文件摘錄
這種寫法適合小型 batch job。如果你已經在用 Dask、PyArrow dataset 或 Polars scan，那些工具本身也可能支援 fsspec URL，不一定要自己寫迴圈。重點是同一個想法：不要太早把所有檔案讀進記憶體。

七. memory filesystem：測試不用真的寫磁碟
#

memory:// 是拍拍君很推薦先學的後端。它可以讓你在測試裡建立假檔案系統，不需要碰真實磁碟，也不需要真的連雲端。

範例：

import fsspec

mem = fsspec.filesystem("memory")

with mem.open("/raw/orders.csv", mode="wt", encoding="utf-8") as f:
    f.write("order_id,total\nA001,120\n")

with mem.open("/raw/orders.csv", mode="rt", encoding="utf-8") as f:
    print(f.read())

把核心函式改成接 filesystem，測試就很乾淨：

def read_first_line(fs, path: str) -> str:
    with fs.open(path, mode="rt", encoding="utf-8") as f:
        return f.readline().strip()

測試可以這樣寫：

def test_read_first_line_from_memory_fs():
    fs = fsspec.filesystem("memory")
    fs.makedirs("/tmp", exist_ok=True)

    with fs.open("/tmp/example.txt", mode="wt", encoding="utf-8") as f:
        f.write("hello\nworld\n")

    assert read_first_line(fs, "/tmp/example.txt") == "hello"

這個測試沒有 temporary directory，也沒有 S3 mock server，卻能檢查你的核心邏輯是否正確。

如果 production 真的用 S3，還是要有少量 integration test 確認認證與權限。但大部分純資料邏輯不必每次都打到雲端。測試跑得快，大家才會願意跑。很現實，也很重要。

八. 快取與資料工具整合
#

有些資料來源讀起來很慢，或你不想同一個 job 重複下載同一份 HTTP 檔案。 fsspec 的 simplecache 可以先把遠端資料存成本機副本：

url = "simplecache::https://example.com/data/orders.csv"

with fsspec.open(
    url,
    mode="rt",
    encoding="utf-8",
    simplecache={"cache_storage": ".cache/fsspec"},
) as f:
    print(f.readline())

快取很方便，但不要忘記設計失效規則。拍拍君通常會問三個問題：

這份資料會不會更新？
cache 可以放多久？

已儲存的資料項目:
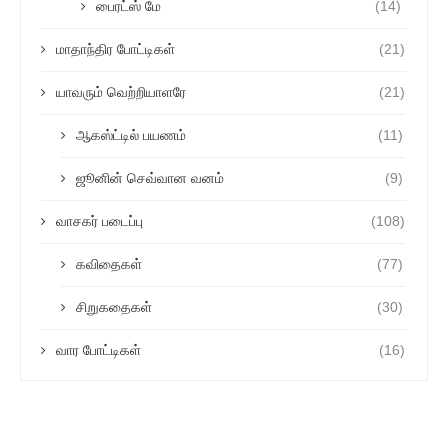
பைரட்ஸ் மே
(14)
மாதாந்திர போட்டிகள்
(21)
யாவரும் வெற்றியாளரே
(21)
ஆகஸ்ட்டில் பயணம்
(11)
ஜூனின் செவ்வான வனம்
(9)
வாசகர் படைப்பு
(108)
கவிதைகள்
(77)
சிறுகதைகள்
(30)
வார போட்டிகள்
(16)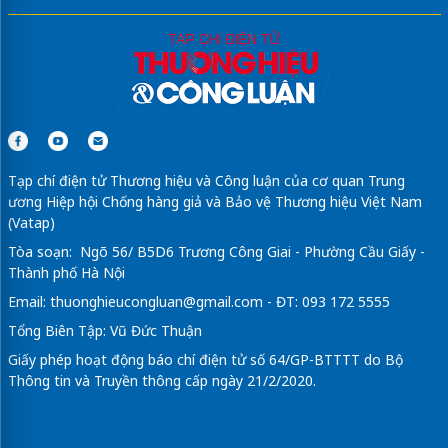
Tạp chí điện tử Thương hiệu và Công luận của cơ quan Trung
ương Hiệp hội Chống hàng giả và Bảo vệ Thương hiệu Việt Nam
(Vatap)
Tòa soạn: Ngõ 56/ B5D6 Trương Công Giai - Phường Cầu Giấy -
Thành phố Hà Nội
Email:
thuonghieucongluan@gmail.com
- ĐT: 093 172 5555
Tổng Biên Tập: Vũ Đức Thuận
Giấy phép hoạt động báo chí điện tử số 64/GP-BTTTT do Bộ
Thông tin và Truyền thông cấp ngày 21/2/2020.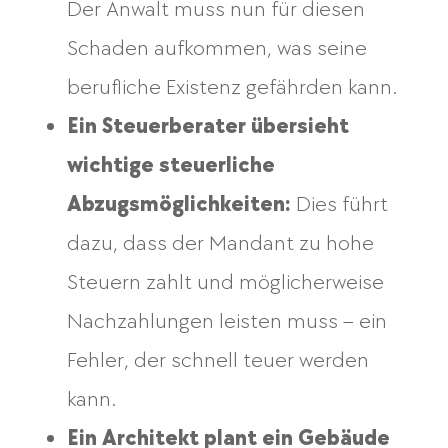
Der Anwalt muss nun für diesen
Schaden aufkommen, was seine
berufliche Existenz gefährden kann.
Ein Steuerberater übersieht
wichtige steuerliche
Abzugsmöglichkeiten:
Dies führt
dazu, dass der Mandant zu hohe
Steuern zahlt und möglicherweise
Nachzahlungen leisten muss – ein
Fehler, der schnell teuer werden
kann.
Ein Architekt plant ein Gebäude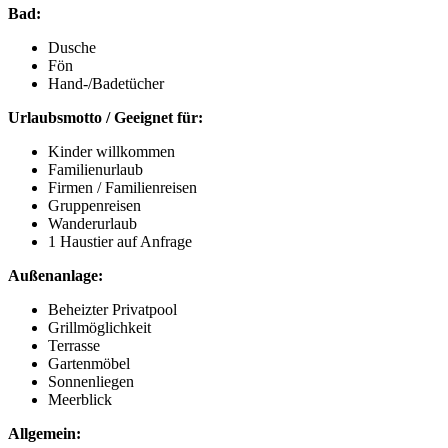
Bad:
Dusche
Fön
Hand-/Badetücher
Urlaubsmotto / Geeignet für:
Kinder willkommen
Familienurlaub
Firmen / Familienreisen
Gruppenreisen
Wanderurlaub
1 Haustier auf Anfrage
Außenanlage:
Beheizter Privatpool
Grillmöglichkeit
Terrasse
Gartenmöbel
Sonnenliegen
Meerblick
Allgemein: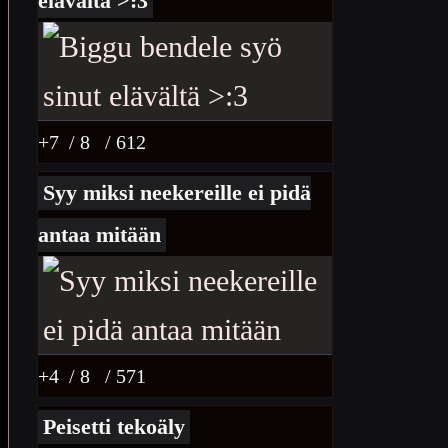
elävältä >:3
+7
/ 8
/ 612
Syy miksi neekereille ei pidä
antaa mitään
+4
/ 8
/ 571
Peisetti tekoäly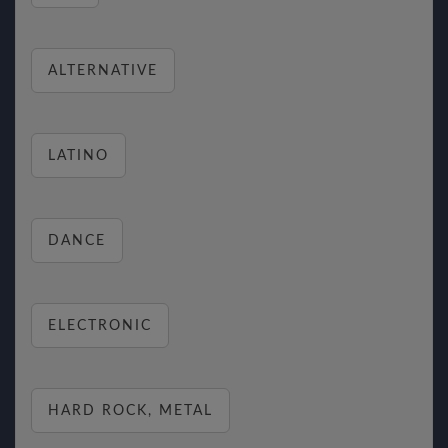
ALTERNATIVE
LATINO
DANCE
ELECTRONIC
HARD ROCK, METAL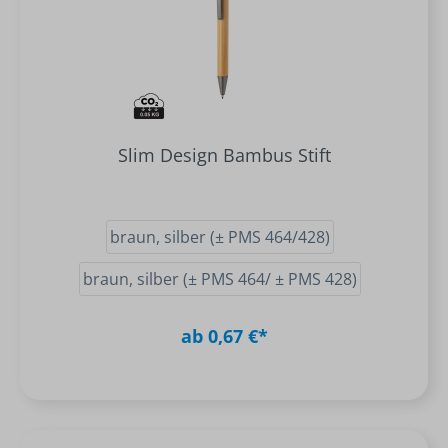
Slim Design Bambus Stift
braun, silber (± PMS 464/428)
braun, silber (± PMS 464/ ± PMS 428)
ab 0,67 €*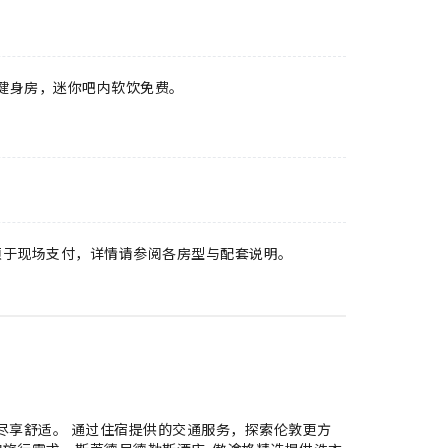
e 健身房，迷你吧内软饮免费。
须于现场支付，详情请参阅各房型与配套说明。
尽享舒适。 通过住宿提供的交通服务，探索伦敦更方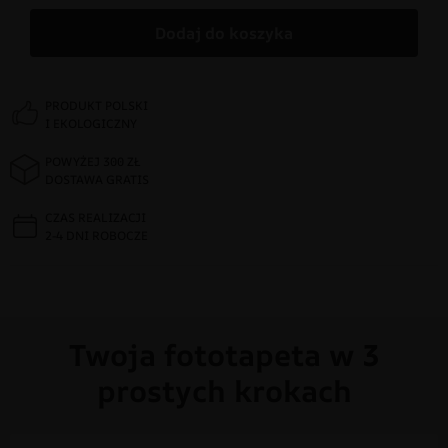
Dodaj do koszyka
PRODUKT POLSKI
I EKOLOGICZNY
POWYŻEJ 300 ZŁ
DOSTAWA GRATIS
CZAS REALIZACJI
2-4 DNI ROBOCZE
Twoja fototapeta w 3
prostych krokach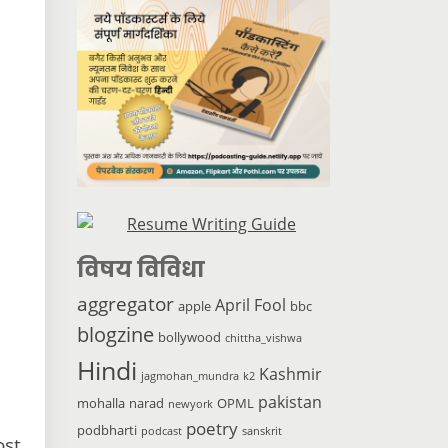
विषय विविधा
aggregator
April Fool
apple
bbc
blogzine
bollywood
chittha_vishwa
Hindi
Kashmir
jagmohan_mundra
k2
pakistan
mohalla
narad
OPML
newyork
poetry
podbharti
podcast
sanskrit
ost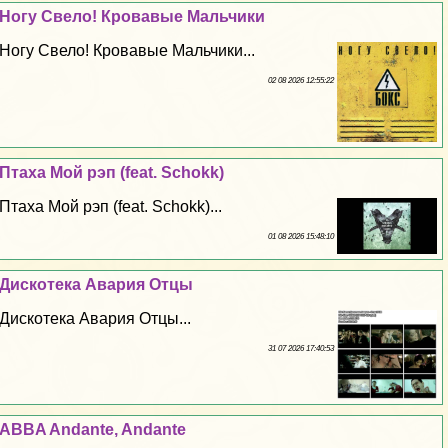
Ногу Свело! Кровавые Мальчики
Ногу Свело! Кровавые Мальчики...
02 08 2026 12:55:22
Птаха Мой рэп (feat. Schokk)
Птаха Мой рэп (feat. Schokk)...
01 08 2026 15:48:10
Дискотека Авария Отцы
Дискотека Авария Отцы...
31 07 2026 17:40:53
ABBA Andante, Andante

練習題目
A – 請從這段 fsspec 文件摘錄中一字不差地引用一段文字，自「有些資料來源讀起來很慢，或你不想同一個 job 重複下載同一份」起，至「print(f.readline())」止（含）。
B – 根據這段 fsspec 文件摘錄，fsspec 的哪個功能可以先把遠端資料存成本機副本？

依序輸出
A –
有些資料來源讀起來很慢，或你不想同一個 job 重複下載同一份 HTTP 檔案。 fsspec 的 simplecache 可以先把遠端資料存成本機副本：

url = "simplecache::https://example.com/data/orders.csv"

with fsspec.open(
    url,
    mode="rt",
    encoding="utf-8",
    simplecache={"cache_storage": ".cache/fsspec"},
) as f:
    print(f.readline())

B – simplecache。